Unbeknownst to the well-heeled city-dwellers and visitors who come to enjoy the attractions, the park is also host to a ruthless killer who uses the shadows of the dark carnival attractions to conduct his crimes. When Pin sees a man enter the Hell Gate ride with a young girl, and emerge alone, she knows that something horrific has occurred.

The crime will lead her to the iconic outsider artist Henry Darger, a brilliant but seemingly mad man. Together, the two navigate the seedy underbelly of a changing city to uncover a murderer few even know to look for.
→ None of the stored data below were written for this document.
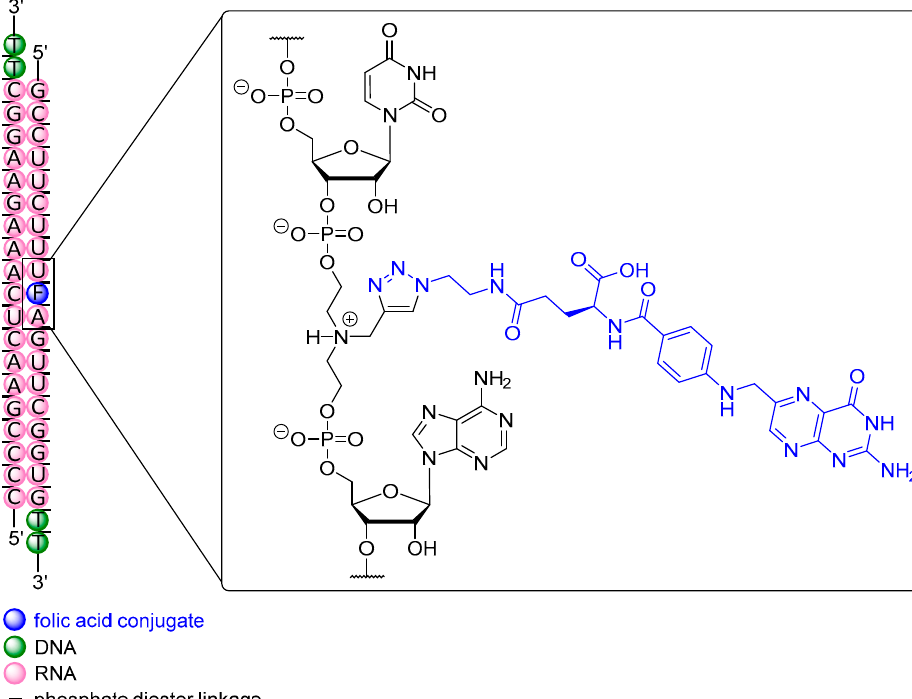
Figure 4. Internally modified folic acid-siRNA (passenger strand) for the silencing of Bcl-2 expression. The 5 ′ -ends of siRNA strands are phosphorylated (not shown).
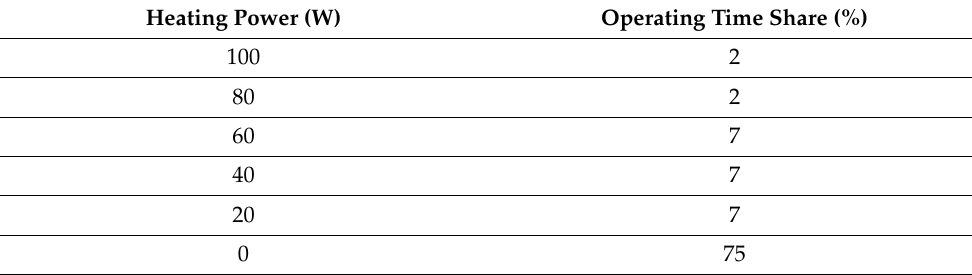
Table 3. Assumed realistic load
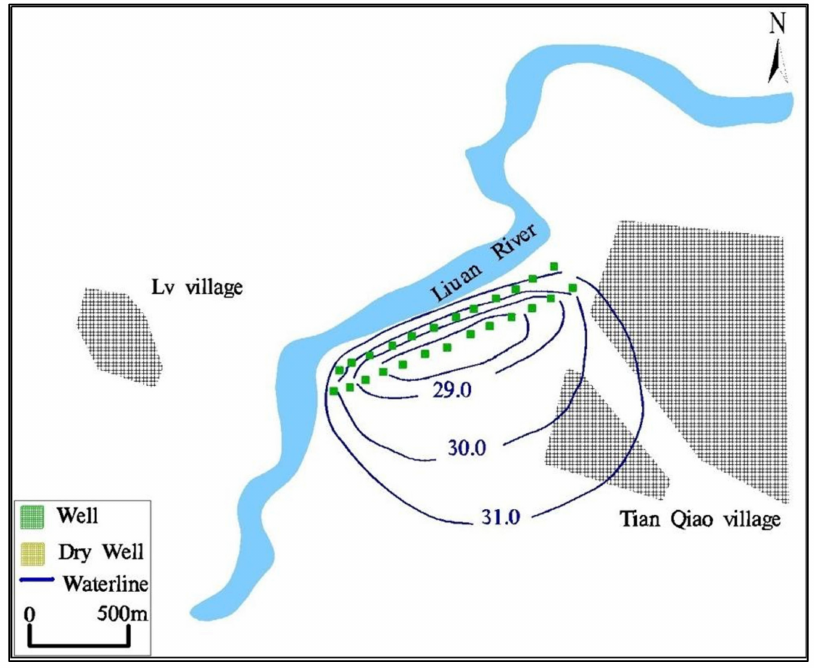
Figure 11. Water level flow field 60 days after pumping.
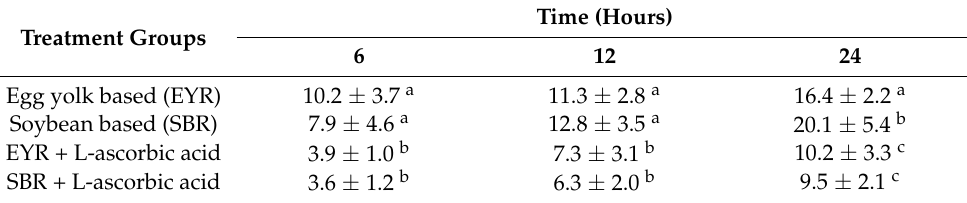
Table 6. Morphological defects (%) of turkey spermatozoa over 24 h at 4 ◦ C. Treatment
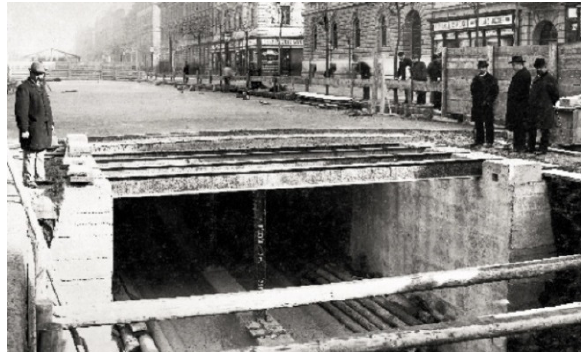
Figure 5. Földalatti under Andrassy Avenue [6]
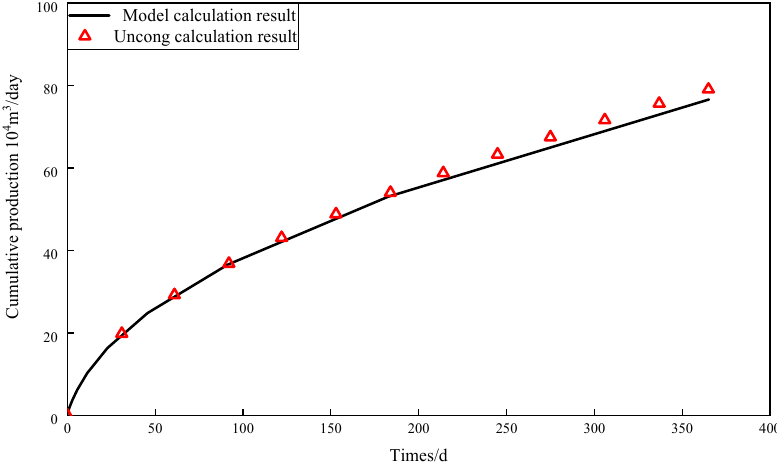
Figure 4. Cumulative production (model vs. Uncong).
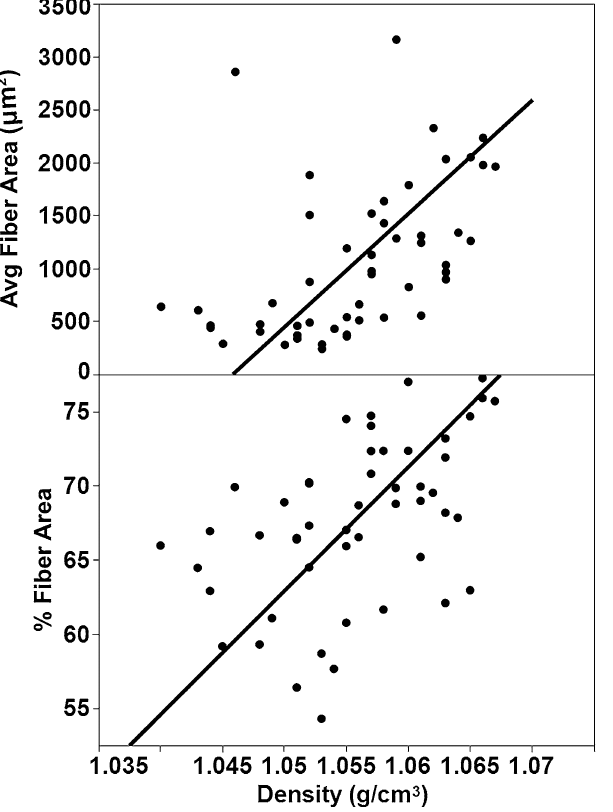
Figure 4. Reduced major axis regressions of average fiber area (top; r 2 = 0.49) and % fiber area against (bottom; r 2 = 0.49) density combined for all muscles and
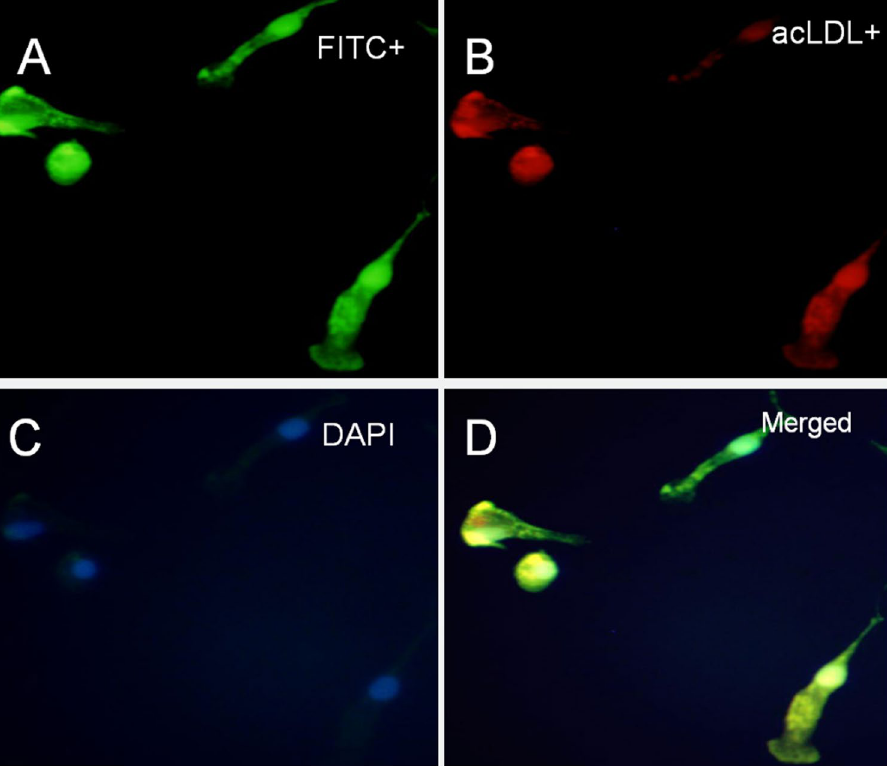
Figure 2. Identification of EPCs. After seven days of culture, EPCs were incubated with Dil-Ac-LDL and FITC- labeled lectin. Fixed cells showed the uptake of DiI-acetylated LDL and FITC-labeled lectin, and were double positive for DiI-Ac-LDL and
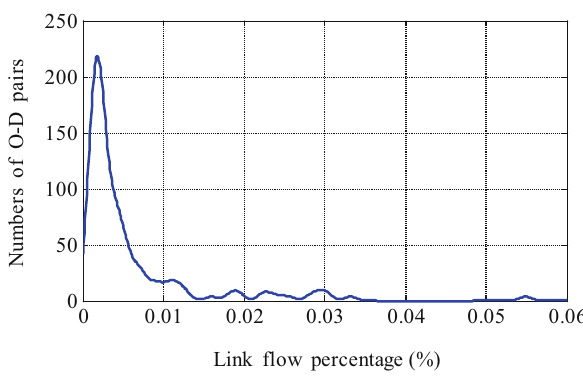
Fig. 14 Probability density distribution of link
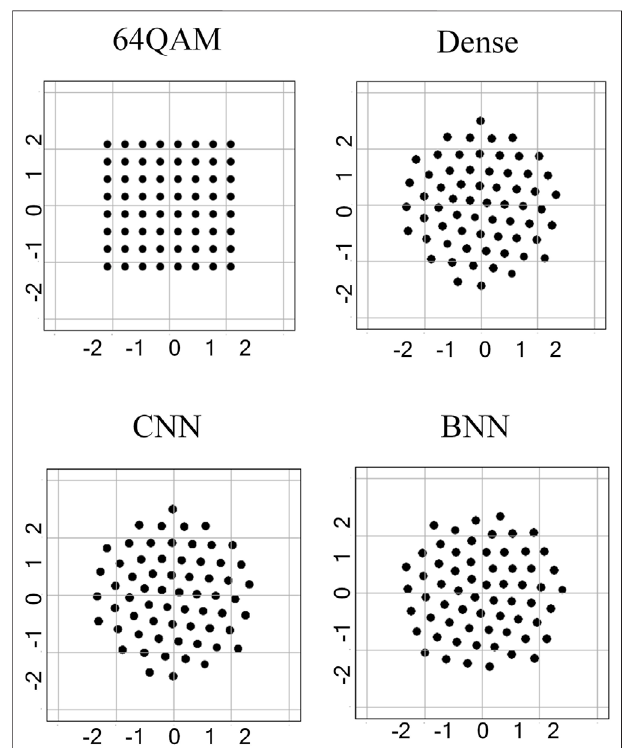
FIGURE 5 | Learned constellation maps when transmitting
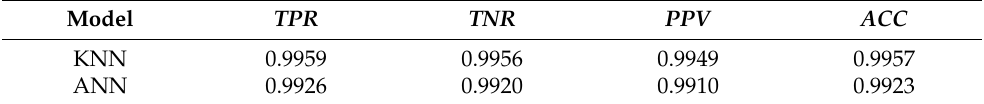
Table 2. Summary of the obtained results.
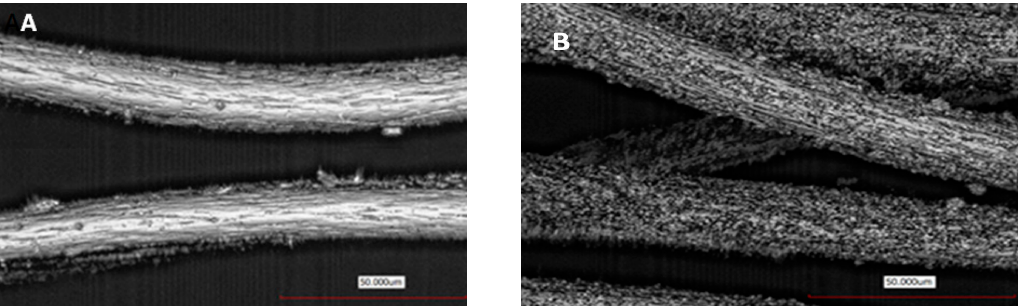
Figure 5. Wool fibers before ( A ) and after ( B ) halloysite dispersion exposure.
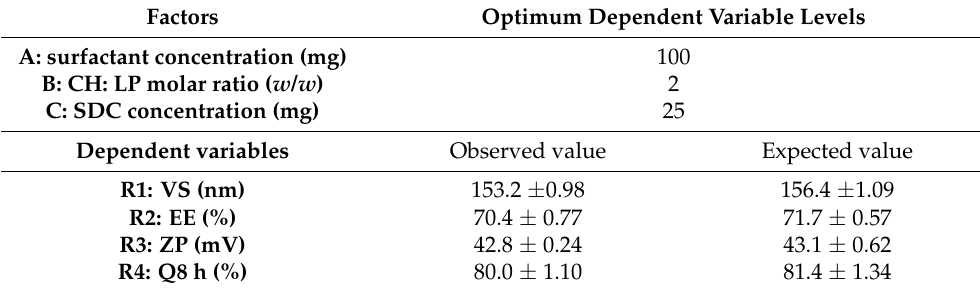
Table 4. Optimum levels of independent variables of the suggested LUT BL (BL4) with the expected and observed dependent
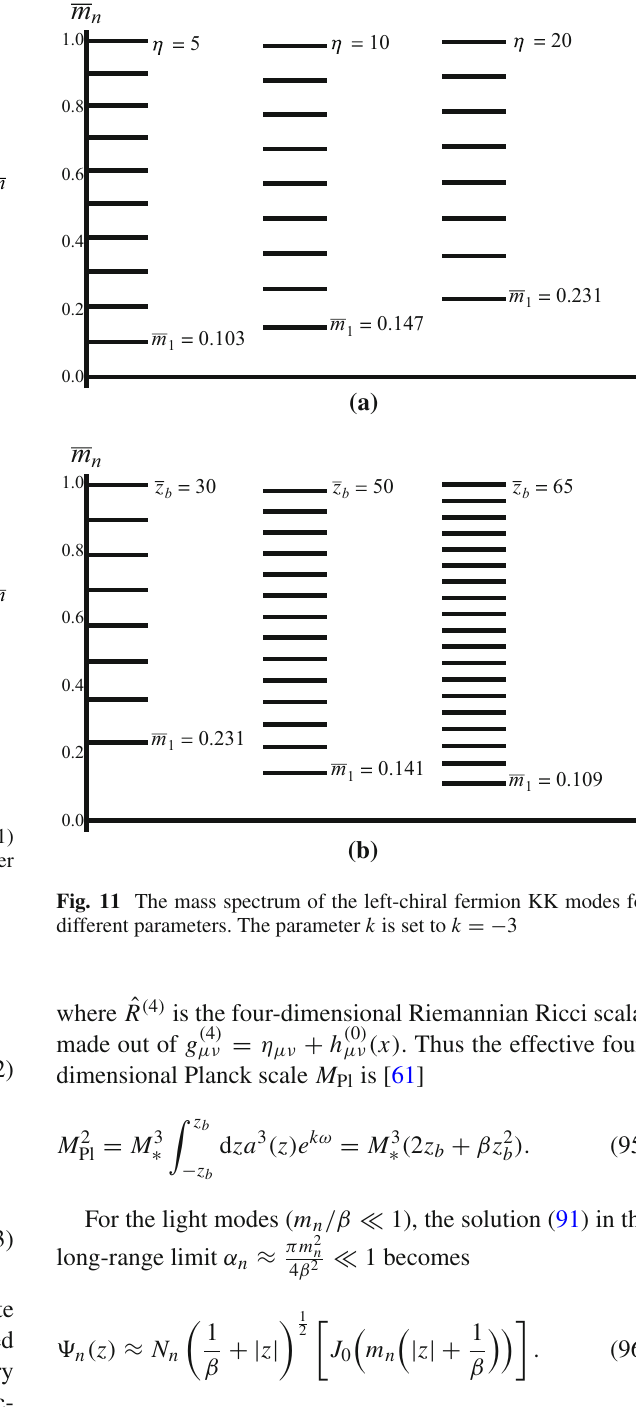
Correspondingly, the spectrum of KK gravitons is [61]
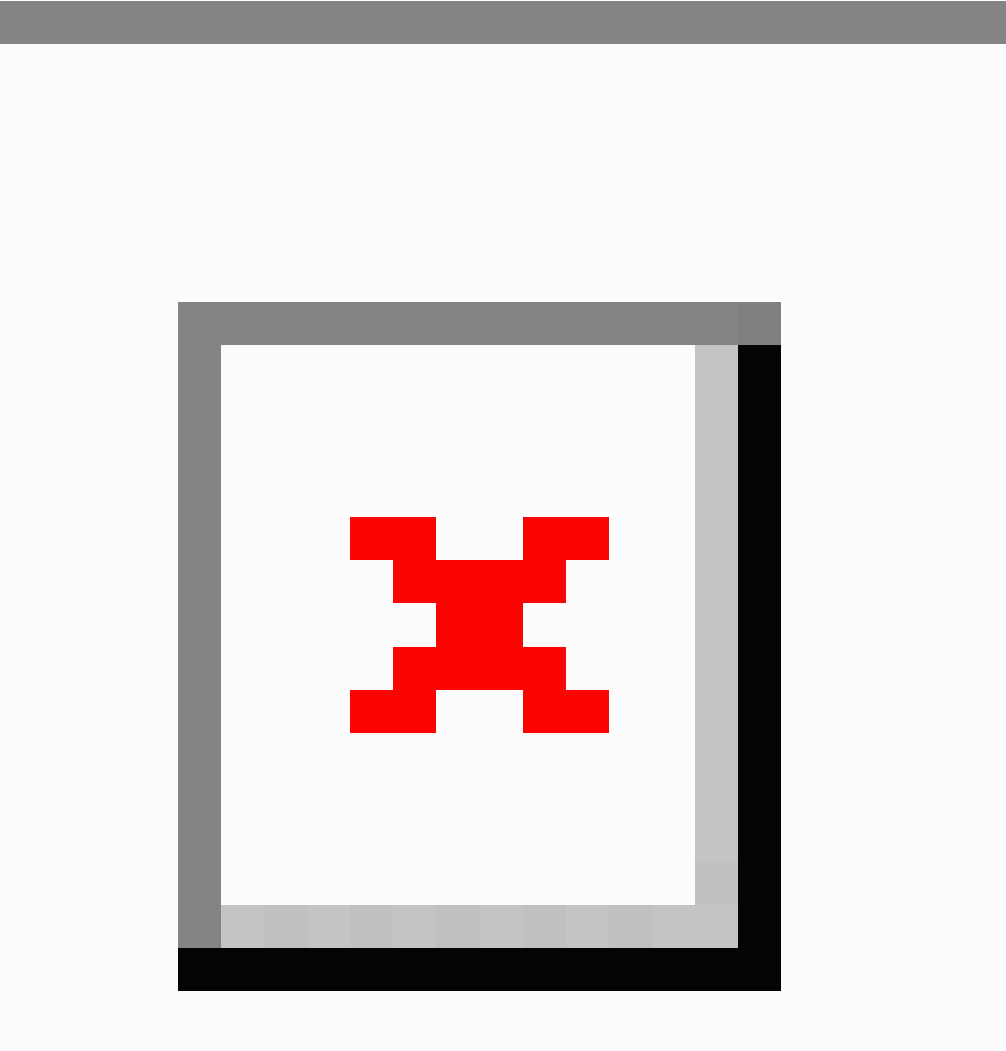
Figure 4. New player registrations per month, with academic degree. The figure shows the fluctuations in both the size and the demographics of the player population over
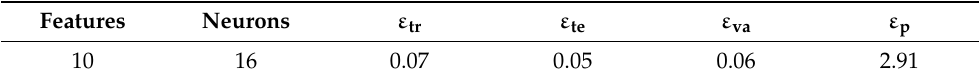
Table 9. Selected model results.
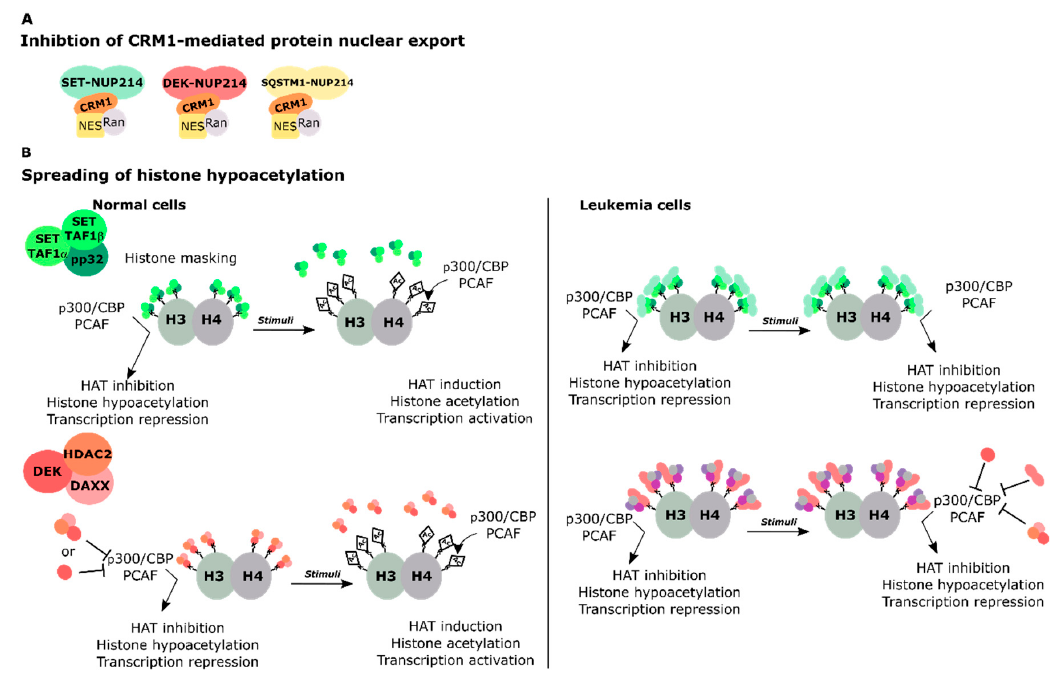
Figure 3. Putative models of gene regulation by SET-NUP214, DEK-NUP214, and SQSTM1-NUP214 fusion proteins. ( A ) Inhibition of CRM1-mediated nuclear export by sequestering nuclear export complexes into nuclear bodies formed by the fusion proteins. This may lead to nuclear accumulation of transcription factors that activate of HOX gene expression; ( B ) Spreading of histone hypoacetylation and transcriptional repression of genes involved in HOX activation. SET and DEK inhibit the transcriptional activity of the HATs p300/CBP and PCAF. Upon transcriptional stimuli, the interaction of SET and DEK with histone lysines is disrupted and HATs can co-activate transcription. In leukemia, SET-NUP214 preserves the dimerization domain of SET. SET-NUP214 may enhance the binding of endogenous SET to histones, in a mechanism similar to histone masking. DEK-NUP214 retains most of the histone binding domains of DEK and thus it may preserve histone binding capacity. In this model, DEK-NUP214 recruits additional, yet unknown, factors to chromatin. The NUP214 FG portion of the fusion proteins may contribute to aberrant histone hypoacetylation activity of SET and DEK due to their altered intracellular localization, which would result in the transcriptional repression of otherwise active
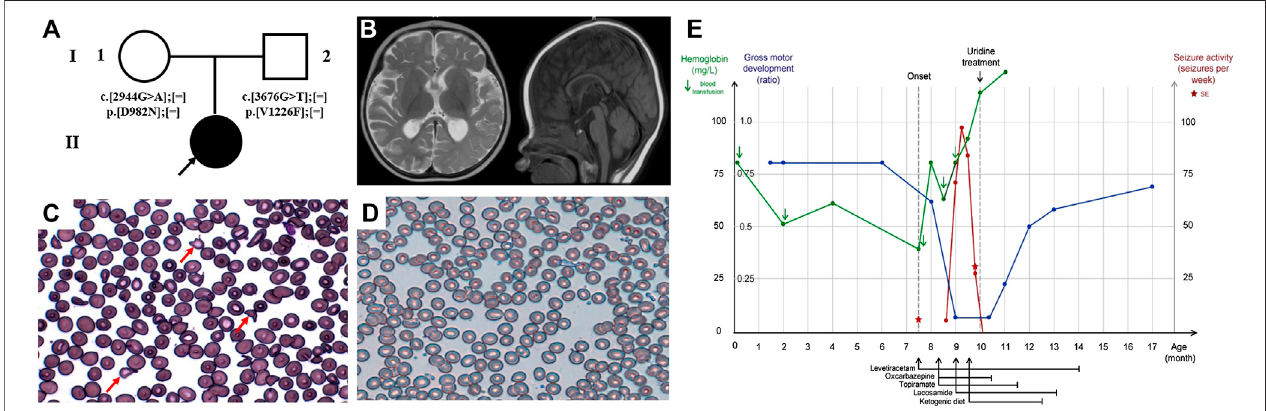
FIGURE 1 | Clinical features and uridine response of patient 1 with CAD de fi ciency. (A) Family pedigree of patient 1. (B) Brain MRI at 10-months. Peripheral blood smear (C) before treatment and (D) after treatment. (E) Clinical overview during the course of disease. Gross motor development represented as the observed development age according to the Nelson Gross Motor Development Milestones divided by the patient ’ s biological age (Feigelman,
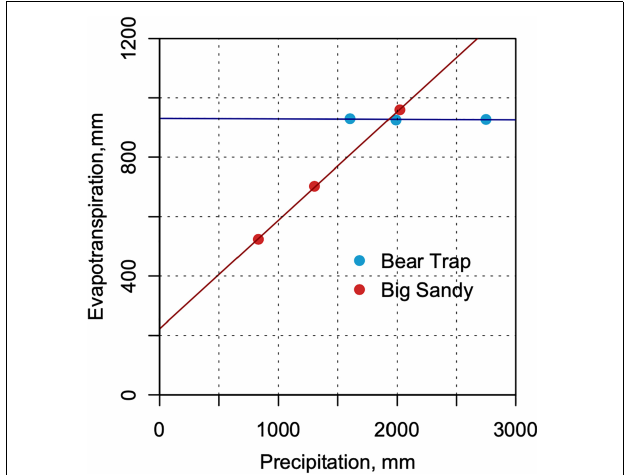
FIGURE 6 | Annual evapotranspiration as a function of dry to wet precipitation conditions in Bear Trap and Big Sandy. Forest vegetation was constant (pre-treatment), with fitted lines highlighting the different trends between the two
A phantasmagoric time trip tailor-made for fans of The Devil in the White City.
— Publishers Weekly

Riverview Park

When great artists meet—in this case Henry Darger and Elizabeth Hand—extraordinary things happen. For years Elizabeth Hand has been the supreme writer’s writer, an inside secret among those in the know. With Curious Toys, Elizabeth Hand confirms her place as one of the great writers of our era. This book is exactly what you want to read—absorbing, intelligent, bold. As the author says, only a girl would be so brave.
— Sara Gran, author of The Infinite Blacktop and Clare DeWitt and the City of the Dead
Hand expertly plays the excitement of Chicago’s burgeoning entertainment industry against the killer’s unsettling obsession with dolls, twisting the story even darker by pairing Pin with Henry Darger, a freshly released psychiatric patient who claims he’s on a mission to save Chicago’s girls. A well-crafted and deliciously unsettling period thriller that will find fans among those who enjoy Caleb Carr’s mix of early modern technology and investigative action.
— Booklist, starred review
Curious Toys is an utterly compelling read with a sleuth who will win your heart. This is one mystery you won’t want to miss.
— Ellen Hart, MWA Grand Master and author of the Jane Lawless mysteries
The historical details are fantastic, as are several cameos by real-life figures besides Darger. When readers reach the end of this thrilling adventure, they’ll see how every choice has been perfectly made. ­Hand is a mage of the page. The gritty mise-en-scène and realistically portrayed characters in her novel will enchant those who like tough-girl protagonists and antiheroes, as well as fans of historical crime fiction.
— Library Journal, starred review
With short, breathlessly paced chapters and constantly shifting points of view, “Curious Toys” is itself like a carnival ride: alternatively dazzling and terrifying, disorienting and marvelous.
— The Washington Post
[Hand] has crafted Curious Toys as a tense, short-chaptered contemporary thriller, the kind where you might think “I’ll read just two more pages” and then catch yourself having gulped down twenty. Yet like Pin herself the novel is something much more complex than it at first might appear.
— Chicago Review of Books
Elizabeth Hand crafts a story that is, to borrow her own phrasing late in Curious Toys, ‘gruesome but peculiar,’ a fun house mirror of a novel filled with Chicago history and detail. Dark and thrilling.
— Lori Rader-Day, Edgar Award-nominated author of Under a Dark Sky
This atmospheric novel will transport you to a world you’ve never imagined before.
— Real Simple
Deliciously creepy... Atmospheric... Hand’s gripping plot mines the era’s vagaries with aplomb.
— Associated Press
Hand’s research into Chicago history is impeccable without ever seeming gratuitous, and even secondary characters such as Chaplin and Hecht emerge as fascinating and complex. But the story—which tightens its spiral as neatly as any murder mystery—finally belongs to Pin and Henry Darger, and mostly to Pin, an absolutely marvelous creation who, in the superb ending, turns out to be far more than we expected.
— LOCUS
[Curious Toys] blends fact and fiction in fascinating ways. Avant-garde artist Henry Darger makes for an interesting companion to the gender-fluid lead character of this unusual serial killer novel.